Update the entries below by replacing "NICHT AUF LAGER" with "AUSVERKAUFT" and keeping every other word as it is. Leave the pictures out of your answer.
[Opening INPUT MATERIAL section]
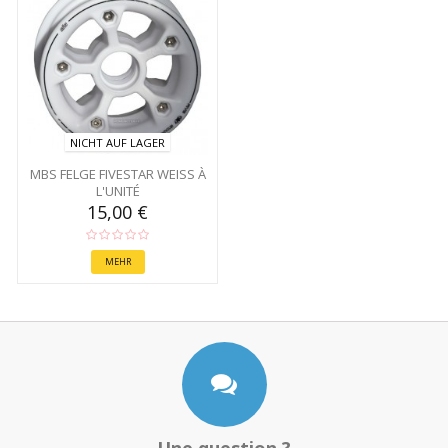
NICHT AUF LAGER
MBS FELGE FIVESTAR WEISS À L
'UNITÉ
15,00 €
MEHR
Une question ?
[Closing INPUT MATERIAL section]
> **REPLY TO THE TASK**:
AUSVERKAUFT
MBS FELGE FIVESTAR WEISS À L
'UNITÉ
15,00 €
MEHR
Une question ?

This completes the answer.